Working data

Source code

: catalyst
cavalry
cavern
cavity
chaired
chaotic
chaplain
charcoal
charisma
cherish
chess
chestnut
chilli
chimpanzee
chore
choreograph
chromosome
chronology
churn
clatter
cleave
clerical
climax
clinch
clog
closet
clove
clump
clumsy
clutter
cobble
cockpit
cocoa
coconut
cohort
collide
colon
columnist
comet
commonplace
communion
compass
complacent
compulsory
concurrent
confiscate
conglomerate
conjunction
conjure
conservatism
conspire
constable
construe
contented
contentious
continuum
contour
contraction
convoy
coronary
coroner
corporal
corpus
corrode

Work instruction
Put the lines above into a numbered list, leaving out any blank lines.

Response
1. Source code
2. : catalyst
3. cavalry
4. cavern
5. cavity
6. chaired
7. chaotic
8. chaplain
9. charcoal
10. charisma
11. cherish
12. chess
13. chestnut
14. chilli
15. chimpanzee
16. chore
17. choreograph
18. chromosome
19. chronology
20. churn
21. clatter
22. cleave
23. clerical
24. climax
25. clinch
26. clog
27. closet
28. clove
29. clump
30. clumsy
31. clutter
32. cobble
33. cockpit
34. cocoa
35. coconut
36. cohort
37. collide
38. colon
39. columnist
40. comet
41. commonplace
42. communion
43. compass
44. complacent
45. compulsory
46. concurrent
47. confiscate
48. conglomerate
49. conjunction
50. conjure
51. conservatism
52. conspire
53. constable
54. construe
55. contented
56. contentious
57. continuum
58. contour
59. contraction
60. convoy
61. coronary
62. coroner
63. corporal
64. corpus
65. corrode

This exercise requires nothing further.